In my third year of medical school I got the diagnosis: focal segmental glomerulosclerosis, a syndrome that affects the kidneys. One of mine was performing at 60% and the other at 40%. Armed with a student’s zeal for the case study that had become my own body, I had researched the consults, specialists and procedures that would need to happen. I set them in motion.

By the middle of my residency, the inevitable occurred: end stage renal disease. The options were either dialysis or a transplant. My family stepped up to test for organ compatibility and my heart sank when my little sister was the match. She was in the middle of her own medical school training in Chicago, and the timing would be as bad for her as it was for me.

We both knew the score. In the hyper-competitive, pressure-cooker atmosphere of medical training, the physical health of the provider comes last. Physical limits aren’t supposed to exist, and if they do, you are definitely not supposed to make them known. The years leading to practice are a grueling marathon.

After the transplant, my sister and I decided to recover together. We lived in the same house for the first time since we were teenagers. I studied and processed data when I could for research I was helping to conduct.
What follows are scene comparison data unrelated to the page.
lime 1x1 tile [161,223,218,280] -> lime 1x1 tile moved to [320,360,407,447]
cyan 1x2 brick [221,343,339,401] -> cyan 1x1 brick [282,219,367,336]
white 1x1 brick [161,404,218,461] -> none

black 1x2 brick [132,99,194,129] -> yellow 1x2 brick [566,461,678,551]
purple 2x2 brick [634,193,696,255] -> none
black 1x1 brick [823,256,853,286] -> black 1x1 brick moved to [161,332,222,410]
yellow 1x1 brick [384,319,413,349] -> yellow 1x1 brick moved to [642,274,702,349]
My sister also hustled to fill her schedule, taking virtual courses while bedridden.

Something happened during those four months. The weight of school lifted. Our whole adult lives, we had faced the cascading pressures of med school—getting in, surviving the MCAT and STEP 1, matching for residency. Now, we occasionally watched Harry Potter movies and ate my mother’s food. In the middle of chaos, we got a glimpse of what work-life balance tasted like, and it was wonderful.

After I recovered, I went into the wards to continue my residency, and my body couldn’t have been less suited to the time and place. With my immune system suppressed to keep from rejecting the new kidney, I didn’t have the ability to fight new infections. And by this time, hospitals were hotbeds of the new COVID-19 virus, with the vaccine still a distant hope.
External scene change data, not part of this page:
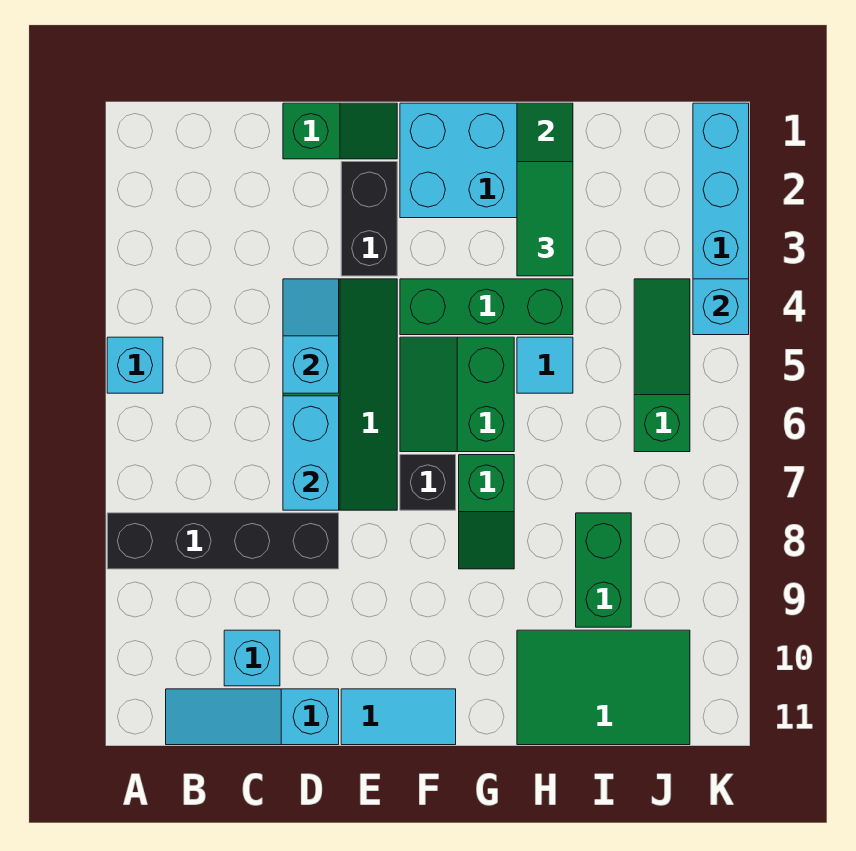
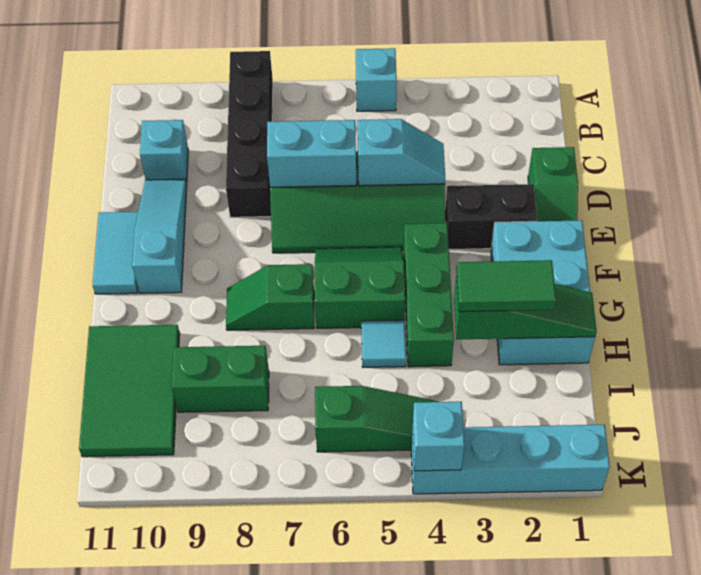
cyan 1x3 slope [166,689,339,745] -> cyan 1x3 slope moved to [132,179,187,293]
black 1x1 brick [400,455,456,510] -> none

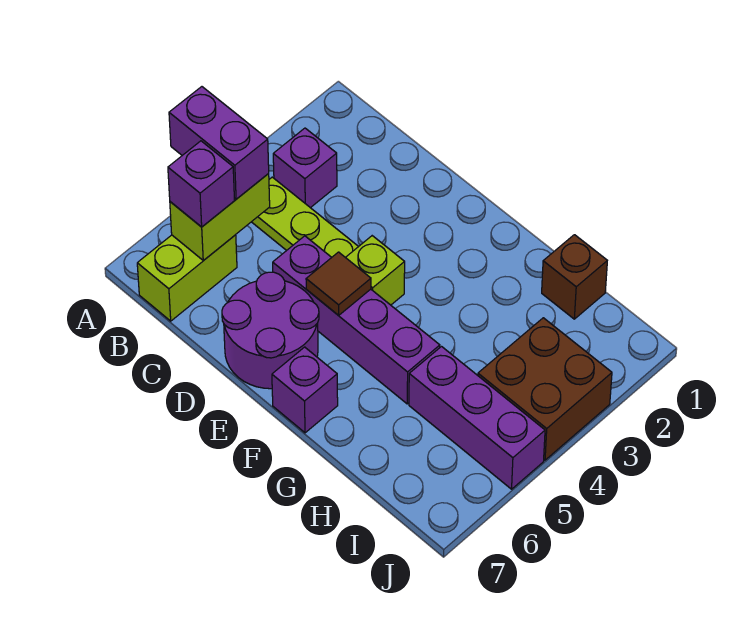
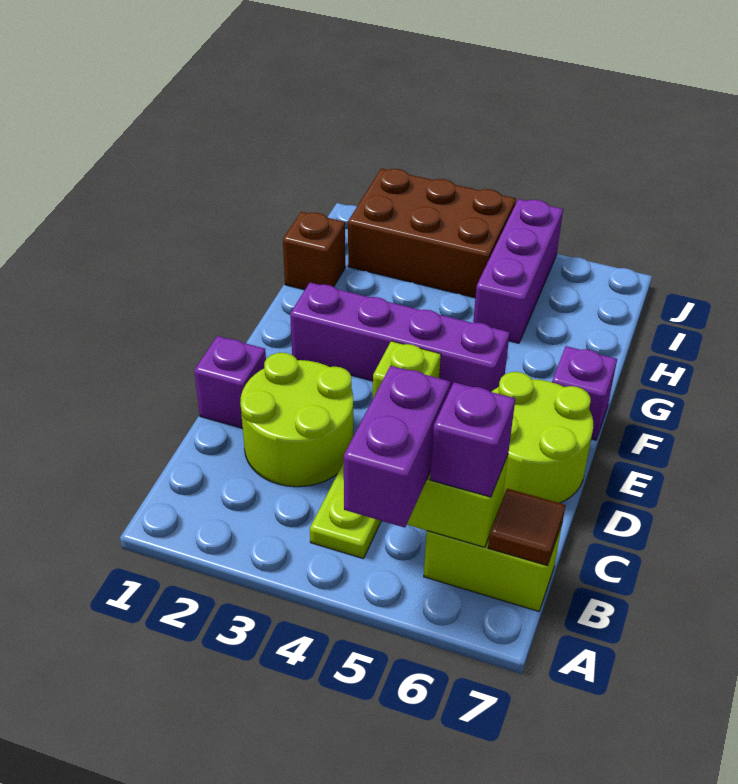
purple 1x1 brick [273,128,337,208] -> purple 1x1 brick moved to [194,336,266,429]
none -> lime 2x2 round brick [241,353,353,487]
purple 1x4 brick [273,236,440,404] -> purple 1x4 brick turned to [290,283,510,392]
purple 2x2 round brick [222,272,319,389] -> lime 2x2 round brick [492,372,593,503]
brown 1x1 tile [306,252,371,315] -> brown 1x1 tile moved to [488,489,565,566]
brown 2x2 brick [478,318,612,460] -> brown 2x3 brick [348,168,516,298]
I didn’t want anything to keep me from becoming a doctor. I did everything possible to carry on with the job. But there was a hitch every time I had a patient with COVID-19.

The worst of it was having to ask a fellow resident to cover. I hated putting someone else in harm’s way to save myself. Besides, not seeing patients went against everything we were taught, that medicine is about the person who needs help, not you.

Time and again I was tempted to sidestep the glares and the guilt and just take the risk. But how could I take care of others if I got sick?

I turned around and signaled to my co-resident down the hall. “I’m sorry, can you…” I said, holding out the chart to a haggard looking resident. Shockingly, she smiled and said, “Sure.”

I want to be a good physician. But I also want to remember those four months in recovery, and those first months back in the hospital. They taught me something about my physical and mental limits. Our bodies do exist, and they also need care. It shouldn’t take an organ donation to teach me this, but finally learning the importance of self-care was the silver lining my awful first COVID summer.